───── Supplied passage

Her focus was horses; her career goal extremely specific. In the first week at vet school, she wrote that she wanted to eventually practice chiropractic care and acupuncture on upper-level competition horses in the Northeast.
She was always invigorated by the hands-on particularly through working nights at the large animal hospital even though her shift always followed a packed day of classes. She loved the specialized “selectives” sessions offered by the school to complement the required classes for graduation.
“They gave you those two weeks, riding around with people doing the job you think you want to do,” she says. “That makes a world of difference.”
Shelter medicine wasn’t on Federico’s radar; she still wanted to work with horses and her favorite subject was dermatology. But after graduation she found jobs with two corporate veterinary practices that ended up not being good fits. One job lasted two years, the other just one.
So she, as she often does, went rogue. Federico left that second job without a new job waiting for her, originally planning to get her master’s degree in nutrition. Then she found the job at the animal center.
“As much as I try to plan things, a lot of it in my life has just come about surprisingly,” she says. “But I think it has all led me to where I am today and I am the happiest I’ve been in a job. I love what I do every day. I love the people I work with. I love the animals I get to help. And I love doing different things.
“And it’s exciting.”
Looking to the future
Perhaps the closest thing to getting into Federico’s brain is looking at her desk. There’s a kind of organized chaos here, with papers and notebooks strewn about. Folders and notes jut every which way out of a stand-up organizer to her left.
Her plans and projects are all here, but Federico is the kind of person who also keeps a tally of current and future to-dos on her mind. These are chronic lists, updated and added to all the time, of what she calls “wishful thinking.” Under her watch, they aren’t likely to just remain wishes for long.
She talks about future revamps of animal enclosures and the importance of implementing small yet novel changes to routine. Currently, a massage therapist comes to the center every other week to help high-stress dogs and volunteers take dogs on off-site walks for miles so animals can leave the shelter’s confines.

──────────
───── Extracted material

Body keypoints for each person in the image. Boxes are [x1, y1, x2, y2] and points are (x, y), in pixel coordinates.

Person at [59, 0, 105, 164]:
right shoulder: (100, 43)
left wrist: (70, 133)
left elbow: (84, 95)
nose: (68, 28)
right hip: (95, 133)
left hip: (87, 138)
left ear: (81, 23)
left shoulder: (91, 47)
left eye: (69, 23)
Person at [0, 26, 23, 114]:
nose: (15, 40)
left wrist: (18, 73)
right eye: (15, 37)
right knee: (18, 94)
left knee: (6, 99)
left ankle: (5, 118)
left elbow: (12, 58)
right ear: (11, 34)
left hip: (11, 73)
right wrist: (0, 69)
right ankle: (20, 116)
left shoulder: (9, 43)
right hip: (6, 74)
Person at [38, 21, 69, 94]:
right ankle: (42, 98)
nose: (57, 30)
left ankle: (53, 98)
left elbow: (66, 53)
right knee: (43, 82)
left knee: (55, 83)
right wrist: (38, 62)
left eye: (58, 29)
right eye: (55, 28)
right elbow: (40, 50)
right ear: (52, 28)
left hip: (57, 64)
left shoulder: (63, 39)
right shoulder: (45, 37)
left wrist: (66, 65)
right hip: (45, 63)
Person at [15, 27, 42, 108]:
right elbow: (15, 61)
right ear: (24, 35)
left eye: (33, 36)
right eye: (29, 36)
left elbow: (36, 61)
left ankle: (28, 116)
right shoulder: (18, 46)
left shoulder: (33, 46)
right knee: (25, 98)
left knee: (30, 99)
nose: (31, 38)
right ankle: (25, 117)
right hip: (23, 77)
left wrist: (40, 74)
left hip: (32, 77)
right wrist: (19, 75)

──────────

Assignment =
Please copy out the passage about Federico's career, beginning at the words "Her plans and" and stopping after the words "the shelter’s confines.".

Solution below =
Her plans and projects are all here, but Federico is the kind of person who also keeps a tally of current and future to-dos on her mind. These are chronic lists, updated and added to all the time, of what she calls “wishful thinking.” Under her watch, they aren’t likely to just remain wishes for long.
She talks about future revamps of animal enclosures and the importance of implementing small yet novel changes to routine. Currently, a massage therapist comes to the center every other week to help high-stress dogs and volunteers take dogs on off-site walks for miles so animals can leave the shelter’s confines.